# 1974 Raleigh Grand Prix, like new



## marius.suiram

1974 Raleigh with owner manual and warranty paper


----------



## SirMike1983

Really nice. I like the lug paint detailing.


----------



## marius.suiram

thanks Sir Mike


----------



## dabluzdude

Really nice. Love the way the seat stays wrap around the seat tube on the Grand Prix's.


----------



## bulldog1935

dabluzdude said:


> Really nice. Love the way the seat stays wrap around the seat tube on the Grand Prix's.

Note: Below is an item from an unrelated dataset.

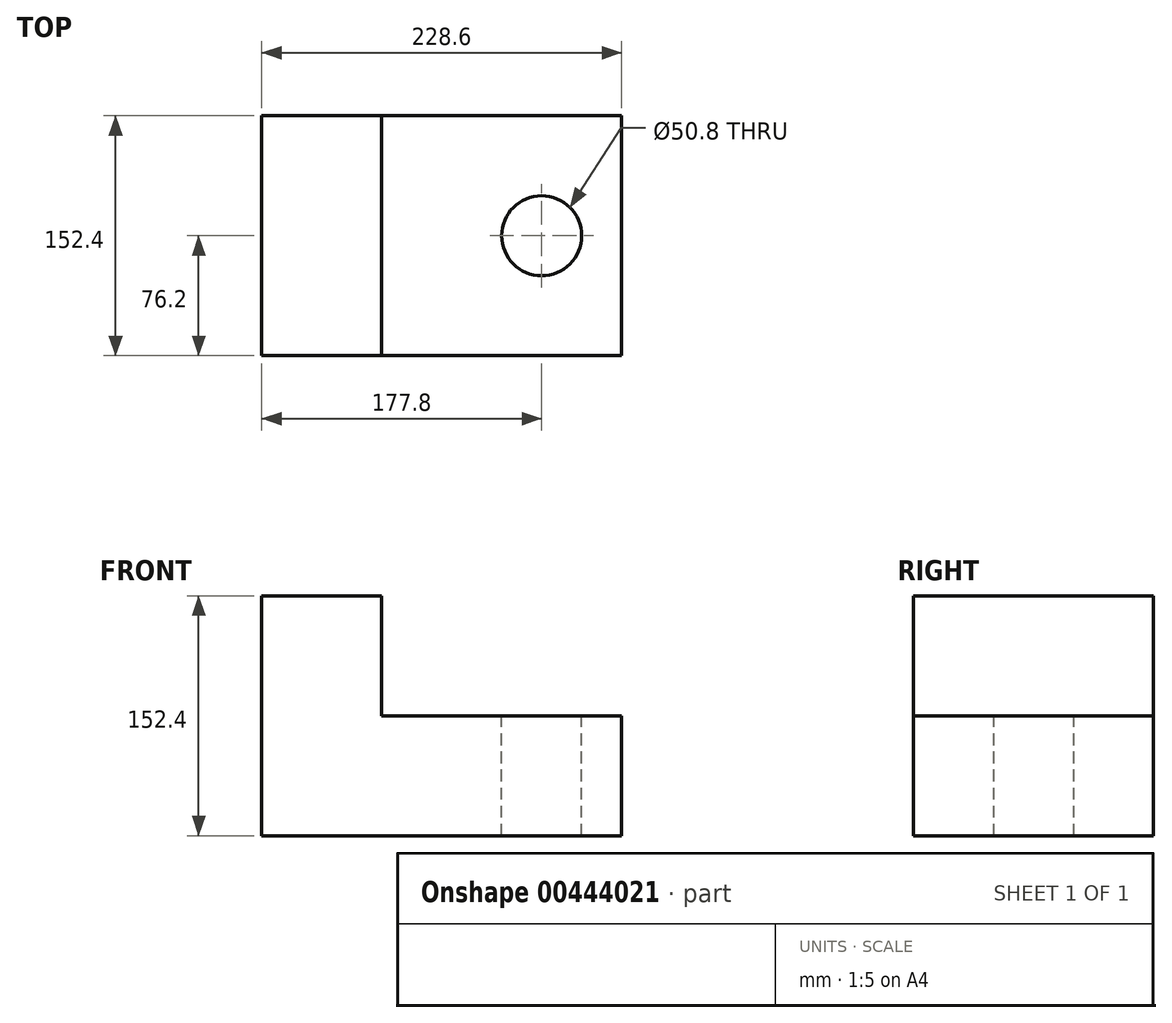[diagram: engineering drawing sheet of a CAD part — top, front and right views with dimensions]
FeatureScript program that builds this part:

that's the Carlton influence.   
I have a May'76 Nottingham Grand Prix, bought new in college, but on it's fourth rebuild - and its performance is contemporary.  
When we were prepping it for new decals, my daughter gold tipped all my lugs - only the front had been tipped before, but it was seriously fading.  


 



finally broke down with a 700c wheelset, spread the rear to 126m for 7 gears, cyclotouriste triple, and gravel-racing tires
I still make 40-mile, 3000'-climb rides on it.  
other than the frame, all that's still original are the brake calipers and headset - but I've been riding it for 38 years and 20,000 miles


----------



## Adamtinkerer

You need some plaid bell bottom pants to ride that one!


----------



## Stinky_Sullivan

Plaid? More like corduroy.


----------



## bulldog1935

gotta agree that plaid cuffed baggies were as 1974 as safety bumpers


----------



## Richardnew

I love your bike. Here are a few photos of mine.









Richard Newton
Bike Restoration Blog


----------



## bulldog1935

thanks - great photos and nice job on the restoration.  

There is a huge Grand Prix fan club out there.  They're certainly heavy frames, but great geometry and one of the strongest frames ever made.

btw, a Huge improvement on the Weinmann CP brakes with Kool Stop Dura cartridge pads.  I can lock the wheels with these.  The spherical washer and concave shape of the (new condition) pads makes them self-aligning for flatness and toe if you install per the instructions.  Out of 3 other pad combinations I've tried, original Matthausers, Kool Stop Eagle rear and Continental front, and Yokozuna cartridge, these are by far the best.  
I'm also using Paul Moon stradle cable holders with the stock Weinmann straddle cables.  It improves the braking force vector and you can adjust and tighten with less than 3 hands.


----------